Please carry on the post below about the sunburned journey home from a surfing trip, starting right after its last sentence.

→ **GIVEN PASSAGE**
==========

March 18th, 2010 1 comment

The topic of the return from an international trip wouldn’t usually be sufficient to warrent it’s own missive, but this one was adventure enough to justify it.

Why an adventure?  Simple: Tracy and I both had wicked sun burns from our surfing, highly specialized to the back side from all that face down paddling about.  The burns were bad enough and the day was long enough (19 hours hotel to home) that our journey was an exercise in meta-physic:s a game in mind over matter, practice at the transformational distinction between pain (what is) and suffering (a possible interpretation about what is).

Without that sort of mental fitness we would have been quite that sad and suffering pair.  Instead we came up with the following:

  • Confidence that we’ll be fit travelers together for at least 40 more years, because we were just fine walking around with the stature and gait of retirees.  Knees buckled, shoulders hunched, slooooooow, small steps: turns out we can travel under these conditions.
  • Elaborate strategies for minimizing the number of times we would need to sit down and stand up, including waiting around extra long before boarding the plane (to ensure our window seat neighbor had gotten settled before we took our middle and aisle seats).  (Though some strategies did backfire, like sitting around at Chile’s Too for long innings drinking tall beers.)

==========

→ **DATASET EXCERPT**
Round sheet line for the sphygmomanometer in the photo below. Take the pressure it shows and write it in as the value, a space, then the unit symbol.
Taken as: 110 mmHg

==========

→ **ANSWER TO THIS TASK**
  • Delight in popping pills together, when we decided to splurge on Airport Advil and have what is probably the closest experience to being junkies that we’ll ever come to.
  • A deep and profound respect for one another as hardcore and jovial human beings, able to have substantial fun in the face of substantial discomfort.

The best was when we got back to Denver: it was cold, but with the backs of my knees as red as they were I had no interest in trading out shorts for jeans.  So it was socks, sandals, shorts, and hooded sweatshirt (and don’t forget my hobbling stride).  I looked like absolute hell.  And it was funny, too.  Just ask the lady at the King Sooper’s (grocery store) who openly giggled at me when we stopped in for some late night food.  I’m one major step closer to understanding the mentality of older people who couldn’t care less for fashion, save for perhaps what others think about their fashion.

It’s kind of liberating. :)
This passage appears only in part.